Décidé à tenter sa chance jusqu'au bout, Heimerdinger continua sur la gauche, regardant au travers de la porte vitrée et sécurisée la salle contenant les différentes armoires munies de tous les produits dont disposait l'hôpital. La salle était vide.
Son dernier espoir consistait à l'espace du personnel, accessible depuis le fond de la pièce et où les différents laborantins et pharmaciens se réunissaient avant de débuter leur travail ou pour reprendre leurs affaires. En ouvrant la porte, et croisant le regard d'une pharmacienne encore présente sur place, le professeur ne pu réprimer un léger sourire de soulagement.

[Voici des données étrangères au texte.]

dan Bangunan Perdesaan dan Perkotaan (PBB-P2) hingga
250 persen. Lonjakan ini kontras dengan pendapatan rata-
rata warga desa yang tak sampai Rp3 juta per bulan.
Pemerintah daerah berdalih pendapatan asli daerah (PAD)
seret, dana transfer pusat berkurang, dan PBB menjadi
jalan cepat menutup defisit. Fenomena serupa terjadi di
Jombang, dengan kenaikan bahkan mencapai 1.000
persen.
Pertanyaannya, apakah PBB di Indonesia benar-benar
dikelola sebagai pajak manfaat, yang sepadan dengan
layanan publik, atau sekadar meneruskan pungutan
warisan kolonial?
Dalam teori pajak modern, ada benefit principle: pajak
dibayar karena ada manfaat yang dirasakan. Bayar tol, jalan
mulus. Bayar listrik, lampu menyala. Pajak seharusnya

Il ne s'agissait pas d'une pharmacienne qu'il ait déjà vu. La demoiselle était toujours vêtue de sa blouse de travail. Elle avait les cheveux blonds mi-longs et un regard atypique qui avait distrait un instant le professeur. Il avait vu bien des choses au cours de son existence mais l'hétérochromie dont disposait la jeune femme était pour le moins atypique, un œil rouge se distinguait du vert. Un mélange particulier tout autant que pouvait l'être son prénom, Melinoë, écrit sur son badge comme tout praticien de l'hôpital.
A peine un fragment de seconde s'était écoulé avant que le professeur ne prenne la parole, tendant sa main devant lui vers la jeune femme, un sourire chaleureux s'étant dessiné sur les lèvres du vieil homme :
Bonsoir Melinoë, je suis Cecil Heimerdinger. Je travaille comme doctorant en médecine robotique. Enchanté !
Même s'ils étaient destinés à remplir chacun leur fonction au sein de l'hôpital, Heimerdinger prenait toujours le temps de rencontrer chaque intermédiaire avec qui il travaillait et parlait souvent un peu plus longuement avec eux. Sans eux, tout travail serait impossible et même si leurs domaines d'expertise étaient différents, il se plaisait à les considérer comme ses collègues.
Néanmoins, l'heure était tardive et il ne souhaitait pas non plus retenir Melinoë trop longuement après ses heures. Aussi, il prit le pli de sortir de sa main libre la feuille détaillant les composés chimiques nécessaires pour la préparation.
Aurais tu encore le temps aujourd'hui de m'aider avec une préparation par hasard?
Le professeur gardait un visage calme, il accepterait sa réponse quelle qu'elle soit. Après tout, chacun avait le droit de finir à l'heure sa journée et le shift de nuit, qui n'était plus qu'à quelques minutes, n'était pas prévu pour les services de pharmacie de l'hôpital.